I get my BB fix daily via RSS in Thunderbird. AFAIK, there is no intermediary there. Right?

If I want to watch a video posted, TB doesn’t display it, but clicking the link takes me to the BB post in Firefox. So again, no intermediaries, right?


Now I’m more confused. I use Feedly and for some sites, I use the main URL, not a feed URL. So again, what’s the actual problem?


As @WimBonner mentions above, sites with an RSS will have that tagged in their header. I imagine Feedly just picks up that tag when you point directly at the main URL.

For instance, if you look at the source on boingboing.net, you’ll see tags for both the main feed and comments feed:

<link rel="alternate" type="application/rss+xml" title="Boing Boing &raquo; Feed" href="https://boingboing.net/feed" />
<link rel="alternate" type="application/rss+xml" title="Boing Boing &raquo; Comments Feed" href="https://boingboing.net/comments/feed" />

(And count me as yet another RSS junkie and Feedly user.)

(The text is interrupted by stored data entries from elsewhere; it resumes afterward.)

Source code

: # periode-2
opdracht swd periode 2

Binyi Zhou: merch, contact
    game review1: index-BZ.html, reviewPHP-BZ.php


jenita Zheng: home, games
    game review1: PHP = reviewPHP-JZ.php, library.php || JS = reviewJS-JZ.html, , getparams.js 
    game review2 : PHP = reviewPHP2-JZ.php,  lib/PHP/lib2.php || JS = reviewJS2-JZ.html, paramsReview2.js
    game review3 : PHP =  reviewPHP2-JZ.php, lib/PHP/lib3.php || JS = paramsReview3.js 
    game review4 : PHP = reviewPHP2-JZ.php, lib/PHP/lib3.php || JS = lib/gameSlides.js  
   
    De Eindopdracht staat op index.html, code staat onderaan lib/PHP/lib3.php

Why wait for sites to offer feeds? What I do is convert html pages to atom feeds.

This way I can use my feed reader to filter everything with a blacklist of regular expressions, then send the updates as e-mail messages. Doing this I don’t waste time with content I already know I don’t want to see, as it is all filtered automatically. Plus some keywords are highlighted to make it easier to eyeball some categories of content.

I can easily check 1000+ pages multiple times per day and not see a single advertising.

Companies don’t need to know what I like and what I don’t like. I do my own computing and don’t need their black box algorithms.